Saturday, April 11, 2009

Picking on High-Rises

Article

I love the main author. He's done some great work, but this time he ventures into physics. The main contention is that next big Cascadia earthquake will be a high-rise breaker, mainly due to low frequencies.

I believe this author was the first to mention, what I consider a real high-rise breaker, and that's the high-velocity 'fling' pulse. These are known to crack the tall buildings. But now he is saying that a 4 minute low-frequency sinusoid can destroy high-rises.

This implies damage with a very low peak ground velocity (PGV). You'll notice in the figure that this earthquake is way the heck in the middle of nowhere town. Plus, it is a diving thrust, which can never produce any velocity. But a long rupture likes to put out the long ground motions. We can't forget that there will be one heck of a tsunami!

In order to simulate damage, he has to place an imaginary high-rise on an imaginary shake table.
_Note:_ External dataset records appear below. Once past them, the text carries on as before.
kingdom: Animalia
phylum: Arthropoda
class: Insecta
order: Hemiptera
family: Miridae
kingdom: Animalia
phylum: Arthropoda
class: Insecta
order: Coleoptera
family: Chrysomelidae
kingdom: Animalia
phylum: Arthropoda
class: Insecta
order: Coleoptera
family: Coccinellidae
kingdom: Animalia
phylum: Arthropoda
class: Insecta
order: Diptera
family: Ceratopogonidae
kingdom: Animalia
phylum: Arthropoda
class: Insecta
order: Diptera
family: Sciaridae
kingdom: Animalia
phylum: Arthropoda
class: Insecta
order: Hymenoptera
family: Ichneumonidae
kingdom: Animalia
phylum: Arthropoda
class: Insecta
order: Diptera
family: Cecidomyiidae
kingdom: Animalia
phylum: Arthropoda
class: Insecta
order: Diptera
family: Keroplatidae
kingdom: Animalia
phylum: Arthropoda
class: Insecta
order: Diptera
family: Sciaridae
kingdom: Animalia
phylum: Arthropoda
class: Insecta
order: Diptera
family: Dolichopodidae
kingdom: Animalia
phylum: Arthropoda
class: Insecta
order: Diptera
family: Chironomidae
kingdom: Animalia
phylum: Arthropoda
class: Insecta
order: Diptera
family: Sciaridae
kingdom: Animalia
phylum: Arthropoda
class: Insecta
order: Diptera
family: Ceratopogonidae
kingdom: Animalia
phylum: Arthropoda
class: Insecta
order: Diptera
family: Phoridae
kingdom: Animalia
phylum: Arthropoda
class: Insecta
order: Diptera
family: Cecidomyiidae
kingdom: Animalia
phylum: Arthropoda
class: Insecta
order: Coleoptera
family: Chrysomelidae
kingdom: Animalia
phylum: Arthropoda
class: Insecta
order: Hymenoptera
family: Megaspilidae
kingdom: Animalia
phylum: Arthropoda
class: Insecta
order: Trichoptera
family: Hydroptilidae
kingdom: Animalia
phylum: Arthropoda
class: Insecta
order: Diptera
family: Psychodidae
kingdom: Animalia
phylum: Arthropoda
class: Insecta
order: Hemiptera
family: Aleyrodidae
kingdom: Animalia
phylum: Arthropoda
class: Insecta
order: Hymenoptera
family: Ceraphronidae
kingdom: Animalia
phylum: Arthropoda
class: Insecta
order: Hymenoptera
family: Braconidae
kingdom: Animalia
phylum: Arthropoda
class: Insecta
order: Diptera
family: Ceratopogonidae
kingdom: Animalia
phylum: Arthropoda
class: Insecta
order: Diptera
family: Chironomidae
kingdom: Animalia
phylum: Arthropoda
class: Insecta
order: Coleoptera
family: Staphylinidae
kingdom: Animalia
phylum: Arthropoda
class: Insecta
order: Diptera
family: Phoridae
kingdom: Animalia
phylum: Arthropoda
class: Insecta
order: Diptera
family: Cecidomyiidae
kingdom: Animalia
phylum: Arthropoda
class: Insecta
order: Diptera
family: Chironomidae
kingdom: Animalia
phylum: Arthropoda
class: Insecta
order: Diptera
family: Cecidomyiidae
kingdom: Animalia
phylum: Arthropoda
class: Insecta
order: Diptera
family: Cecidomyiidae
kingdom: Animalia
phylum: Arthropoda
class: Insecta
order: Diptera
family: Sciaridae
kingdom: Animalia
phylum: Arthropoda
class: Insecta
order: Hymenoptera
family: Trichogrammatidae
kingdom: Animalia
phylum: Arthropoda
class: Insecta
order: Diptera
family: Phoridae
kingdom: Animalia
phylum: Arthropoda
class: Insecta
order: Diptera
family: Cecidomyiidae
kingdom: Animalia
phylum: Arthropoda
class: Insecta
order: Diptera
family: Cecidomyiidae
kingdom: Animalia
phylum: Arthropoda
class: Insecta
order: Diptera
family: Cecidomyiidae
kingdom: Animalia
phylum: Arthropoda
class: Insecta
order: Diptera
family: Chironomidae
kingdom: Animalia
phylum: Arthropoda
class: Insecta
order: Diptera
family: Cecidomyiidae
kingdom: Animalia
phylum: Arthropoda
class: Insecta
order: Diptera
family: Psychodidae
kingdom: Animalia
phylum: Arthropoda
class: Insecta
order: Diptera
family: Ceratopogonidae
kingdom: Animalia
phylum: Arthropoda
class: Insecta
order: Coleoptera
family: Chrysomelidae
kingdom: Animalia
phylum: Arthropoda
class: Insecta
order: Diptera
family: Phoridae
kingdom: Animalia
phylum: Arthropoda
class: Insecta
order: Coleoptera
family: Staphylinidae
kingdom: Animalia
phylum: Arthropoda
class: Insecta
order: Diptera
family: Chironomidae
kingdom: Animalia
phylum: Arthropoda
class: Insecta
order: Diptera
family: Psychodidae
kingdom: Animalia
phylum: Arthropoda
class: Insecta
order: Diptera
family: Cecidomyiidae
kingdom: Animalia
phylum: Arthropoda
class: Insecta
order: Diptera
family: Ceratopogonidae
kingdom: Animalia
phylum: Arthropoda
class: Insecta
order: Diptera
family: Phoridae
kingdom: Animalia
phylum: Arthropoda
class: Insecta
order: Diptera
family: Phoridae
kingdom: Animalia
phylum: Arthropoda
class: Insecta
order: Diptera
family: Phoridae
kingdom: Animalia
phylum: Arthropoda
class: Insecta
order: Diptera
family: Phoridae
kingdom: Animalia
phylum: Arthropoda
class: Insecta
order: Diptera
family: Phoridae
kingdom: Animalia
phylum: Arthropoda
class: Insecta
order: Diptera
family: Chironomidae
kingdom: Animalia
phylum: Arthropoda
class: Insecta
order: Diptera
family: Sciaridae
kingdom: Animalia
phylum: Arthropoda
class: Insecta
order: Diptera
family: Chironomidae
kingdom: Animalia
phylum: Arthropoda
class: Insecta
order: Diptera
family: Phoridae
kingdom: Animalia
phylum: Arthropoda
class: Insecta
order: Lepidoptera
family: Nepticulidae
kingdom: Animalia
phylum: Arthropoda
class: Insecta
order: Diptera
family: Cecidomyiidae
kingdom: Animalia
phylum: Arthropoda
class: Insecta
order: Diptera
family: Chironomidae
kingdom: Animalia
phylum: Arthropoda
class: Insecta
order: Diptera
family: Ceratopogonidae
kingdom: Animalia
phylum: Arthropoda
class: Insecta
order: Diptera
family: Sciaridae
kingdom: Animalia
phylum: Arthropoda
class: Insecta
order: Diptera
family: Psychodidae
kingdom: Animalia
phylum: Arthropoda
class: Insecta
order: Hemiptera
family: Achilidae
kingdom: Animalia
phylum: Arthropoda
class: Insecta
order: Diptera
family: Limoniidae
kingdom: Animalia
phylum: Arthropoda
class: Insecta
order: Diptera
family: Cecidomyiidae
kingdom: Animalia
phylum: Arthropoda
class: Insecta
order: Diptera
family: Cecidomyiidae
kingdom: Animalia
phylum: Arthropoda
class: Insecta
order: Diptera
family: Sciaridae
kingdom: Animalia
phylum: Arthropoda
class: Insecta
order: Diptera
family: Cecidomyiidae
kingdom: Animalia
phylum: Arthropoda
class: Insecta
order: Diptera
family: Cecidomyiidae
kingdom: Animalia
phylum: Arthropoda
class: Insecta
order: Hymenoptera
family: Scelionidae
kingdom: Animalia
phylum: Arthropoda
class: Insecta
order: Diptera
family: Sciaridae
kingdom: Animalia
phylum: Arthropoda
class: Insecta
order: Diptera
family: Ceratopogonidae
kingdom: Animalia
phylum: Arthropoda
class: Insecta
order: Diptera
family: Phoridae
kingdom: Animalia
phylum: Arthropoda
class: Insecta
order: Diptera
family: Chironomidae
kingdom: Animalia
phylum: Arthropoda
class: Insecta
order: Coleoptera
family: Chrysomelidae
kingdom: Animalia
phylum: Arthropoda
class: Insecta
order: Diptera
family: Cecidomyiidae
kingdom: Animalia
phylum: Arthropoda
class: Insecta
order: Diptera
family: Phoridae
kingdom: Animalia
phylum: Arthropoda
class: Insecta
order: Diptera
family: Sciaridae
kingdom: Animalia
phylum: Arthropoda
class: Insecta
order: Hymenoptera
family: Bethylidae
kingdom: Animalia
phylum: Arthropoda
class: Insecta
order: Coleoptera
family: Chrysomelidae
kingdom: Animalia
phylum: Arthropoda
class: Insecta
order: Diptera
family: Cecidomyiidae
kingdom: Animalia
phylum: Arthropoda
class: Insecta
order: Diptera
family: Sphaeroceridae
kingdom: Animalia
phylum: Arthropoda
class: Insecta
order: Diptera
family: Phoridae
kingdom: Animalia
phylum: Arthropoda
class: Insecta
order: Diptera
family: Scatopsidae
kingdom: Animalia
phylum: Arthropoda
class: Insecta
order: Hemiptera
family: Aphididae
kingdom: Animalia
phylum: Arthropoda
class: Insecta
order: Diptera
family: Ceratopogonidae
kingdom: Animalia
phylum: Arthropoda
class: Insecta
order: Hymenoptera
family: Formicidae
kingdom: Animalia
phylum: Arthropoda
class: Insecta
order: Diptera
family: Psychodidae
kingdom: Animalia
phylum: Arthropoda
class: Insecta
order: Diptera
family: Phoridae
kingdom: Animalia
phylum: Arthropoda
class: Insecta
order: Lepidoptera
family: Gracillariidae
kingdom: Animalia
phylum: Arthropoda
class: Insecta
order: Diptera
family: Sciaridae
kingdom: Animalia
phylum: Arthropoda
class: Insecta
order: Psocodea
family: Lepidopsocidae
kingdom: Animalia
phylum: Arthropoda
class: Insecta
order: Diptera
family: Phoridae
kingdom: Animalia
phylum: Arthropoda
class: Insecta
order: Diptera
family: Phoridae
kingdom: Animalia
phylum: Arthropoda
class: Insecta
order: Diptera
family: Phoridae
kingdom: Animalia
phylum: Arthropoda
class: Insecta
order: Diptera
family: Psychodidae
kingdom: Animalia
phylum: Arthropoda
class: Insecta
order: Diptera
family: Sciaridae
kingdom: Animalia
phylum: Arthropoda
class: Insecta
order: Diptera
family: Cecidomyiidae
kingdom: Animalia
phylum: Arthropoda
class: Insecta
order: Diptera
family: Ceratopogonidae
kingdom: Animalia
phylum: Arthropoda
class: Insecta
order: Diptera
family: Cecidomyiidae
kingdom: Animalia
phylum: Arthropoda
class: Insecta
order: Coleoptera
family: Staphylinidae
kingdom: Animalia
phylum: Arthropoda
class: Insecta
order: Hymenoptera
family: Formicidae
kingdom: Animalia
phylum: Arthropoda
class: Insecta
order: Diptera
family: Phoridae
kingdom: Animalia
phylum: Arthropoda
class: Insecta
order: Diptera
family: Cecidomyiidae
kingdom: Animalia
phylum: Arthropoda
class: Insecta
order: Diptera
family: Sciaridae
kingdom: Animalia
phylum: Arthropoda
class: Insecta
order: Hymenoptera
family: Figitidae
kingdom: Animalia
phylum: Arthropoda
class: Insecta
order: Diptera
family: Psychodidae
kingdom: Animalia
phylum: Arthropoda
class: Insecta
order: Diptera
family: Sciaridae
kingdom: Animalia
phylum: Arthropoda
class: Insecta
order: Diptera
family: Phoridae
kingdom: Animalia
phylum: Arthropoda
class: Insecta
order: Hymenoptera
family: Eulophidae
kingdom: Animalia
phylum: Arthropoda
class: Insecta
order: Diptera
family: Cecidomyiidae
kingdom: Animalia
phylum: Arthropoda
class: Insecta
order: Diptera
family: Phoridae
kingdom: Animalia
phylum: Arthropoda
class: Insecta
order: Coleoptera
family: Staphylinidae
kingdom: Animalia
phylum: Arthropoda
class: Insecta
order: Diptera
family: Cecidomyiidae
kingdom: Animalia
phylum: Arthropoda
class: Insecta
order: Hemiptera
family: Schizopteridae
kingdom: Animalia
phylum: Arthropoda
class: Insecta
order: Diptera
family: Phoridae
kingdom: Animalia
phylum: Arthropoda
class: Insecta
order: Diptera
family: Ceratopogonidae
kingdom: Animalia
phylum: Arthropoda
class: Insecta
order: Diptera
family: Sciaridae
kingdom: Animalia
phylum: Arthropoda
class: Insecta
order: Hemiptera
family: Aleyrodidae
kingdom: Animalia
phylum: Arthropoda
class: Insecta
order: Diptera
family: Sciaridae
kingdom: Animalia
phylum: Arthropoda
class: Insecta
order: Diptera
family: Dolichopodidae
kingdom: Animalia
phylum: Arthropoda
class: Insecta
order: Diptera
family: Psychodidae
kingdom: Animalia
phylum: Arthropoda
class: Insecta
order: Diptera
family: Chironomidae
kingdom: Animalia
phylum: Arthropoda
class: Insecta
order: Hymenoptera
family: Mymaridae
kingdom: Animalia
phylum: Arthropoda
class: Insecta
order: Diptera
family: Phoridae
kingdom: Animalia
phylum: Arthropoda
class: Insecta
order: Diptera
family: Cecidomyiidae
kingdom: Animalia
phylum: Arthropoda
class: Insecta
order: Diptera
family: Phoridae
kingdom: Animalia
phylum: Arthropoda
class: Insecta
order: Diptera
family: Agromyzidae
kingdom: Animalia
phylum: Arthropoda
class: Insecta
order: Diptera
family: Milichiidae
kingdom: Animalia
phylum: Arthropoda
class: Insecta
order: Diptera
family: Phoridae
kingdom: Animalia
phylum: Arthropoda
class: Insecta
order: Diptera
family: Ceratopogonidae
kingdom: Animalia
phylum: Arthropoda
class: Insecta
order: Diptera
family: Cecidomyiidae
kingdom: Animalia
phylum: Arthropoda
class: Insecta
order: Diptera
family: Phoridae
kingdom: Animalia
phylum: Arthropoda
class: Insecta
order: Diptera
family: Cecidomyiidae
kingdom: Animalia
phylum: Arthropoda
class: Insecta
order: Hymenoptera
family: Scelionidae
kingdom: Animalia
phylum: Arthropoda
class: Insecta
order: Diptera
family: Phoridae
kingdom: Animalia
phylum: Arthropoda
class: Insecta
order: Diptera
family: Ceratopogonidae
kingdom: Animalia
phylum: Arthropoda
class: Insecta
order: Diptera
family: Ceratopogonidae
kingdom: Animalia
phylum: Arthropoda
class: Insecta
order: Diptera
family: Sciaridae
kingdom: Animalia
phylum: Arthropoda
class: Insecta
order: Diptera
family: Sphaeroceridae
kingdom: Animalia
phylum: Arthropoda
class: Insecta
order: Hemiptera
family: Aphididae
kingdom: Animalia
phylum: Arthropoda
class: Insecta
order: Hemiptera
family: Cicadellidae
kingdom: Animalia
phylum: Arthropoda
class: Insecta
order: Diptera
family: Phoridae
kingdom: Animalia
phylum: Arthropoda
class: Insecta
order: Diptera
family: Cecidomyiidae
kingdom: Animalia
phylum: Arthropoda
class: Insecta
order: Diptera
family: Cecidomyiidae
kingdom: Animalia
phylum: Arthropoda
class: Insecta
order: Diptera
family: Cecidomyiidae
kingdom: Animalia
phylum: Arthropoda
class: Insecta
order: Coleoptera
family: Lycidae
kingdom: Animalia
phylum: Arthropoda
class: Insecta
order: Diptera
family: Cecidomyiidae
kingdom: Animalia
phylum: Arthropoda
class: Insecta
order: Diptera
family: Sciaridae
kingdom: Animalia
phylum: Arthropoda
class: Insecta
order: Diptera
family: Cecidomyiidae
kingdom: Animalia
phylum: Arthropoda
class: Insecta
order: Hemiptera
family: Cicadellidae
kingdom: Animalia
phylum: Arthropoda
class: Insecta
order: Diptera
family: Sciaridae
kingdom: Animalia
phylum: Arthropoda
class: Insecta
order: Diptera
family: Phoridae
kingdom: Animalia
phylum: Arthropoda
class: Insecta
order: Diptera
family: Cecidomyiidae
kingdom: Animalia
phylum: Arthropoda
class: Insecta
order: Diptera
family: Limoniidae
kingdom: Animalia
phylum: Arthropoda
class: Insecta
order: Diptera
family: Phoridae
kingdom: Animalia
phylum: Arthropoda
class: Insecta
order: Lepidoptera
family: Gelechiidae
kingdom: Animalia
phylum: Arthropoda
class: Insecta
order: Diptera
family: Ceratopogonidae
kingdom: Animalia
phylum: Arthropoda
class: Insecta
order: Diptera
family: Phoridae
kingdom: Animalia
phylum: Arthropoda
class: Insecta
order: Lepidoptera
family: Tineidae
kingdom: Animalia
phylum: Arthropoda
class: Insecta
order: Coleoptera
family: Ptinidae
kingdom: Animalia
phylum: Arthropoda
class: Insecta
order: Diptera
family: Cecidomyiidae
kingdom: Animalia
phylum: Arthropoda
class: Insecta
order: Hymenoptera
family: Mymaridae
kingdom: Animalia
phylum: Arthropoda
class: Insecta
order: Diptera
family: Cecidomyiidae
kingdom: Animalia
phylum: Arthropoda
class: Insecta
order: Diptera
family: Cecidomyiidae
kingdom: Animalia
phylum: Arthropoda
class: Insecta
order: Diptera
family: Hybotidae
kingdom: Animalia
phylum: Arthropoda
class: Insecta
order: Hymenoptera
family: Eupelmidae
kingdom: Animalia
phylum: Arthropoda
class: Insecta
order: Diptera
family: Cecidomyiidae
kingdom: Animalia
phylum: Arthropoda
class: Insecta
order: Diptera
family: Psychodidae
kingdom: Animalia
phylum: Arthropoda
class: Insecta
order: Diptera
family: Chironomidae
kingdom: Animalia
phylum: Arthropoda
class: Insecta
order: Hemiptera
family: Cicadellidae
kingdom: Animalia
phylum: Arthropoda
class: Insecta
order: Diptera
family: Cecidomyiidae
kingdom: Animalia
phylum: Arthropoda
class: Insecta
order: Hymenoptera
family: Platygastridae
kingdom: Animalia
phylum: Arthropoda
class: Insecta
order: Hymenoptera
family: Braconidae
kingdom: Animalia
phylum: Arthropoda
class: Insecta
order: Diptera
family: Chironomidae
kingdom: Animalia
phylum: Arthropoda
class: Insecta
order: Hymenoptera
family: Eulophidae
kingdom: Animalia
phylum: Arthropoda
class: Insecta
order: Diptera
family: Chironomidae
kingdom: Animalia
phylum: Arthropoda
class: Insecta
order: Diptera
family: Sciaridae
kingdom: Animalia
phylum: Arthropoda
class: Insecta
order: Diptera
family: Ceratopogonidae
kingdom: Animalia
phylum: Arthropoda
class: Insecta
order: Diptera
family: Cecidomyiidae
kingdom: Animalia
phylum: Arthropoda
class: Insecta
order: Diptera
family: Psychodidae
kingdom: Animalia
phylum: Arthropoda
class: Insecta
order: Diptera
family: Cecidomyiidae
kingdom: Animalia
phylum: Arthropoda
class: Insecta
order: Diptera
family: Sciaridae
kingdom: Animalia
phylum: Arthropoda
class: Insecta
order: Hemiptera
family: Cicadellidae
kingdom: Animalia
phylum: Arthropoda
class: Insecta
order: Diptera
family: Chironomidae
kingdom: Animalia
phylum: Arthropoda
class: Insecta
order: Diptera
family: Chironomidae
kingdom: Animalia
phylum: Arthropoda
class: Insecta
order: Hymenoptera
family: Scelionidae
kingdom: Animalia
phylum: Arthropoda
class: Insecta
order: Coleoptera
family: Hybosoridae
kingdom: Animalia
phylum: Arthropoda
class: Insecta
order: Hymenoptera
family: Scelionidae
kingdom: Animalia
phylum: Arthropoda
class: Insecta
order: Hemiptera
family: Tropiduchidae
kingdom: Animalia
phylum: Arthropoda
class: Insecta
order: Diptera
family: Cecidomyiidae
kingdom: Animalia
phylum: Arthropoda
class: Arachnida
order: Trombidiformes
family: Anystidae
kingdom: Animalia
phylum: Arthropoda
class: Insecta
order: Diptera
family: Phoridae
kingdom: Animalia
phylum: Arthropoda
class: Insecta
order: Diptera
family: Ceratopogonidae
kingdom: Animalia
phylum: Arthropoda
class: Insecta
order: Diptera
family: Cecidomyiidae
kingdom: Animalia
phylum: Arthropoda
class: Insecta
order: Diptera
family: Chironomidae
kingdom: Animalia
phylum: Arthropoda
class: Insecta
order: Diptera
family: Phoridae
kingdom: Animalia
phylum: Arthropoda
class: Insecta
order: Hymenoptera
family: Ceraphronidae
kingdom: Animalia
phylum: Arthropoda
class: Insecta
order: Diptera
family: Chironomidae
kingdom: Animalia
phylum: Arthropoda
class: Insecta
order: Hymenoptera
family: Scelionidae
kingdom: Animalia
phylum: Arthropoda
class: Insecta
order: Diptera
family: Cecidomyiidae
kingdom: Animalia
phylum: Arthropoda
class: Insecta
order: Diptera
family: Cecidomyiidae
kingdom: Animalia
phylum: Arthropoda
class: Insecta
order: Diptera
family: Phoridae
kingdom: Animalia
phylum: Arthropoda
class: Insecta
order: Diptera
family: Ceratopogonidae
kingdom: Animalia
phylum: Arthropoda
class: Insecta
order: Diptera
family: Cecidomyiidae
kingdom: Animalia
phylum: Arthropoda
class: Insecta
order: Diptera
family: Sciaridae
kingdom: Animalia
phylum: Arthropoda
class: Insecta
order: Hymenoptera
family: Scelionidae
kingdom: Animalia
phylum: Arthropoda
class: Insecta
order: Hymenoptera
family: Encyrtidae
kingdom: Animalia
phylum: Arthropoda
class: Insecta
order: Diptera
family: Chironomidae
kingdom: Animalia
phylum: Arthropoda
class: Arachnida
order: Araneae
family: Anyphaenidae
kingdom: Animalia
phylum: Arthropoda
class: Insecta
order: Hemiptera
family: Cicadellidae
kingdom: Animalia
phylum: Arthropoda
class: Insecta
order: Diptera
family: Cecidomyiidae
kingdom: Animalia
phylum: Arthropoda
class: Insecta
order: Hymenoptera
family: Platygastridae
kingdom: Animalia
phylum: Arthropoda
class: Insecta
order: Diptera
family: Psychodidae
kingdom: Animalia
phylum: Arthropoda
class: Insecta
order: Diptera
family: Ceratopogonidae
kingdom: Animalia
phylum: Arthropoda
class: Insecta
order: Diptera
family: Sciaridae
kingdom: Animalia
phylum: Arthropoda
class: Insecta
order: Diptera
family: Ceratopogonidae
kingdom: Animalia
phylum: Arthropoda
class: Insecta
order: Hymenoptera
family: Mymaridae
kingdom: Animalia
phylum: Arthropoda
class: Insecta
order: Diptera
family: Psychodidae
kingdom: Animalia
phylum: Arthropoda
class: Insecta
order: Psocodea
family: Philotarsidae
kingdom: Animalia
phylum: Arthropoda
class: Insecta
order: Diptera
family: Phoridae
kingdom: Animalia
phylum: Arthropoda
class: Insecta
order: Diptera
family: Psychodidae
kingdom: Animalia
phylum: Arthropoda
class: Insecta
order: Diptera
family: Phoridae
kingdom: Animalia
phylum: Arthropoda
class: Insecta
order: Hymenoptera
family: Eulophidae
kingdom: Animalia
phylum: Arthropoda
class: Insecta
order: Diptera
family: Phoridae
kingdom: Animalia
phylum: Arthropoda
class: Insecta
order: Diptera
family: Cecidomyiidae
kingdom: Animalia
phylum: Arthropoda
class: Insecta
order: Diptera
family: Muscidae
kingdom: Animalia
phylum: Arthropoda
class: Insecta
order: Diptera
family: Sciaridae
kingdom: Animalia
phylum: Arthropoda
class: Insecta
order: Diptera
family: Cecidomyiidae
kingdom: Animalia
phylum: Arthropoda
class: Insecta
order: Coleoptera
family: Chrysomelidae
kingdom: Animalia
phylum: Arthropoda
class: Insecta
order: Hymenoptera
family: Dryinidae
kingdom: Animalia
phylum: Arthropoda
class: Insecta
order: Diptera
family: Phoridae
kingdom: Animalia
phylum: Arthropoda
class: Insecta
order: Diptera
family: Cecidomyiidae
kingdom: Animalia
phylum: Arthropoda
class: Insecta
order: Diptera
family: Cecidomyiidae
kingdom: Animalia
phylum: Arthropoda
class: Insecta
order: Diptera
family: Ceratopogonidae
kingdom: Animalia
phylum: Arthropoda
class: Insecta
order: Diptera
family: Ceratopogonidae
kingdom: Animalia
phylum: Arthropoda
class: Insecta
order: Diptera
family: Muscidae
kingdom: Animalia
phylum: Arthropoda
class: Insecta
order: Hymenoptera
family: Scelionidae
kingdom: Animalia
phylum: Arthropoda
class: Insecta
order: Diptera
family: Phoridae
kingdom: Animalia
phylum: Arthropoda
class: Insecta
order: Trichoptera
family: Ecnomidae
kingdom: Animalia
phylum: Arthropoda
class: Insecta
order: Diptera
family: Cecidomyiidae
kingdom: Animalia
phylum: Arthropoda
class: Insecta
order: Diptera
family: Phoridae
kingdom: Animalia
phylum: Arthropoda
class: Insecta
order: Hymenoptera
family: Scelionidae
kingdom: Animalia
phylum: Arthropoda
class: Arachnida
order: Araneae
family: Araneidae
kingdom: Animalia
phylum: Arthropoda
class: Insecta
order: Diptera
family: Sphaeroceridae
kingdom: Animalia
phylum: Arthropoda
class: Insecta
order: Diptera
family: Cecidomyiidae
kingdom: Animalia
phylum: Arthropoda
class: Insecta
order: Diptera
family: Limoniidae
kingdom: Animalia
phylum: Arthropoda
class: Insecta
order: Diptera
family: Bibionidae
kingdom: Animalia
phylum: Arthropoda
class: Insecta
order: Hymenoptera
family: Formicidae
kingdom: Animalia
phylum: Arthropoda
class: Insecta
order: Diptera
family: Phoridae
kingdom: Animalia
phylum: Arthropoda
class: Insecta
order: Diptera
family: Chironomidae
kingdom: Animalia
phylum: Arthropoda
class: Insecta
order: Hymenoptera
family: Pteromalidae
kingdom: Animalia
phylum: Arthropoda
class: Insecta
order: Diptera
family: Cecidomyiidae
This allows the building to accumulate energy over 4 minutes, and with perfect resonance, the building will explode. But this is not reality, since high-rises have to be located on firm rock, or they tip over. Thus, there is radiative damping that nobody thinks about, so the building is not a perfect resonator. As long as you are on rock, there will not be any damage.

Medium-rise concrete buildings, on raft foundations, on a giant swamp are at risk. This is what happened in Mexico City.